Hole_iterator ArrangementDcelFace::holes_begin ( )

returns a begin-iterator for the holes inside f.

◆ holes_end()

Hole_iterator ArrangementDcelFace::holes_end ( )

returns a past-the-end iterator for the holes inside f.

◆ is_unbounded()

bool ArrangementDcelFace::is_unbounded ( ) const

returns whether the face is unbounded.

◆ isolated_vertices_begin()

Isolated_vertex_iterator ArrangementDcelFace::isolated_vertices_begin ( )

returns a begin-iterator for the isolated vertices inside f.

◆ isolated_vertices_end()

Isolated_vertex_iterator ArrangementDcelFace::isolated_vertices_end ( )

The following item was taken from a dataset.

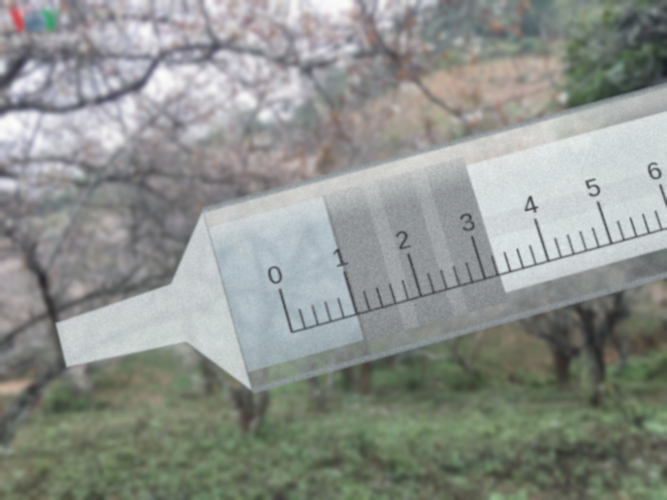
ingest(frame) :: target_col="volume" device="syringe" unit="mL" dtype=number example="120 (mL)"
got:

returns a past-the-end iterator for the isolated vertices inside f.

◆ number_of_holes()

size_t ArrangementDcelFace::number_of_holes ( ) const

returns the number of holes inside f.

◆ number_of_isolated_vertices()

size_t ArrangementDcelFace::number_of_isolated_vertices ( ) const

returns the number of isolated vertices inside f.

◆ set_halfedge()

void ArrangementDcelFace::set_halfedge ( Halfedge * e )

sets the incident halfedge.

◆ set_unbounded()

void ArrangementDcelFace::set_unbounded ( bool flag )

sets the face as unbounded (if flag is true), or as a bounded face (if it is false).